• [Data]
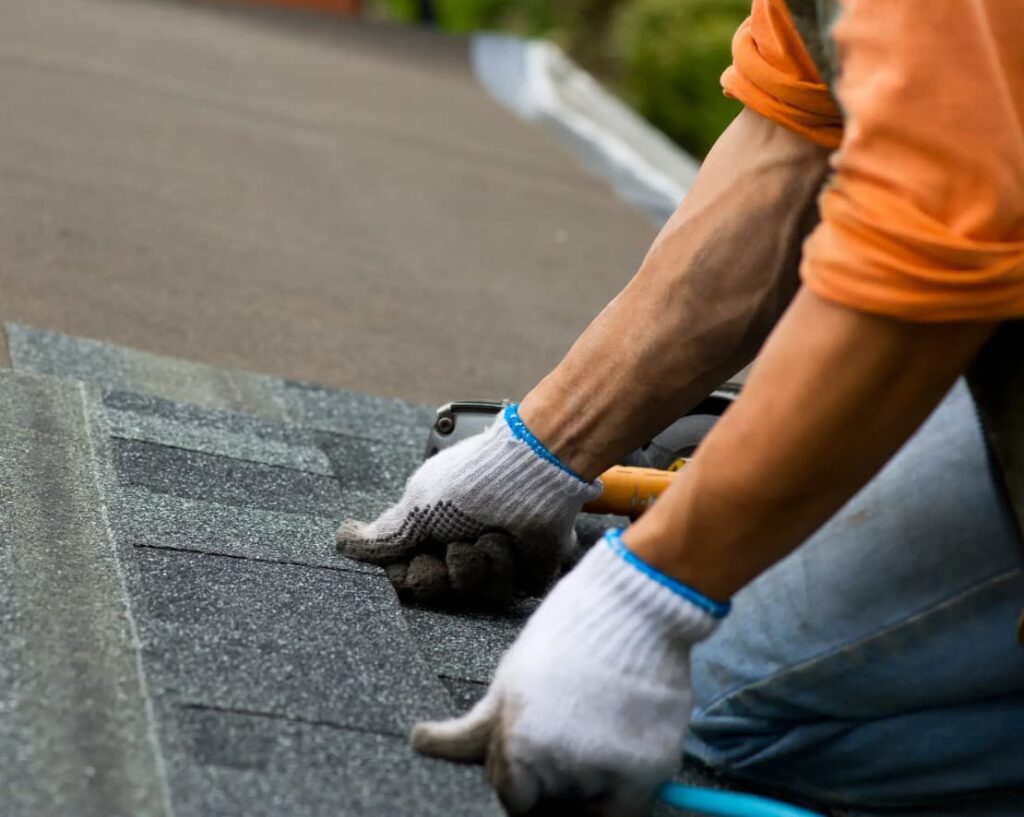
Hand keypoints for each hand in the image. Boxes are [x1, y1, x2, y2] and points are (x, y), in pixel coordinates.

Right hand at [336, 405, 600, 607]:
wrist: (531, 475)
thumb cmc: (472, 482)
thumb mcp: (417, 506)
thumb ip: (383, 535)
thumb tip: (342, 541)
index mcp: (429, 531)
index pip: (405, 576)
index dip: (408, 574)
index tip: (416, 555)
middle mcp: (457, 548)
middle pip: (433, 591)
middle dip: (442, 572)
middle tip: (453, 546)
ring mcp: (490, 563)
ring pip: (467, 597)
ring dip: (475, 565)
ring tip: (487, 536)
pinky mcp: (523, 574)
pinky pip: (502, 595)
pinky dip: (503, 566)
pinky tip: (508, 542)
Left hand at [411, 529, 725, 815]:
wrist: (635, 607)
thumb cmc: (567, 635)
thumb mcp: (511, 678)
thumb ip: (473, 728)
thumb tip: (418, 743)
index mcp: (519, 746)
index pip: (512, 797)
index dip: (523, 775)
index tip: (538, 747)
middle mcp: (560, 768)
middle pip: (551, 800)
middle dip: (556, 776)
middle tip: (572, 727)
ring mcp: (606, 771)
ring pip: (588, 802)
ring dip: (591, 777)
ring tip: (599, 721)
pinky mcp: (649, 770)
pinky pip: (627, 805)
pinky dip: (624, 783)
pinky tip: (621, 737)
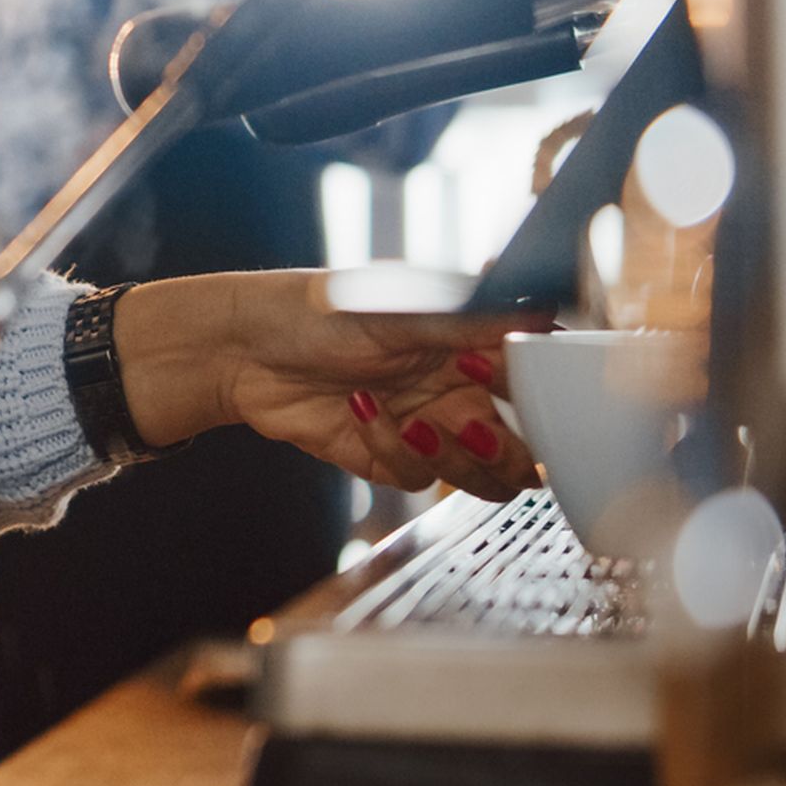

• [What is required]
Copy out only the lines from the one containing "pinky mcp: (523, 574)" to the end of the entries, unchanged. Drop the pictures.

• [Task response]
pinky mcp: (523, 574)
pinky pip: (502, 595)
pinky dip: (503, 566)
pinky tip: (508, 542)
Left hand at [411, 529, 725, 815]:
wrist: (635, 607)
thumb cmc: (567, 635)
thumb mcp: (511, 678)
thumb ip: (473, 728)
thumb tip: (418, 743)
index mcp: (519, 746)
index pip: (512, 797)
index dip: (523, 775)
index tip: (538, 747)
middle mcp: (560, 768)
middle pip: (551, 800)
middle dip: (556, 776)
middle tip: (572, 727)
ring mcp: (606, 771)
ring pip: (588, 802)
ring dip: (591, 777)
ring tip: (599, 721)
pinky mcp: (649, 770)
pinky pip: (627, 805)
pinky dip: (624, 783)
pinky tip: (621, 737)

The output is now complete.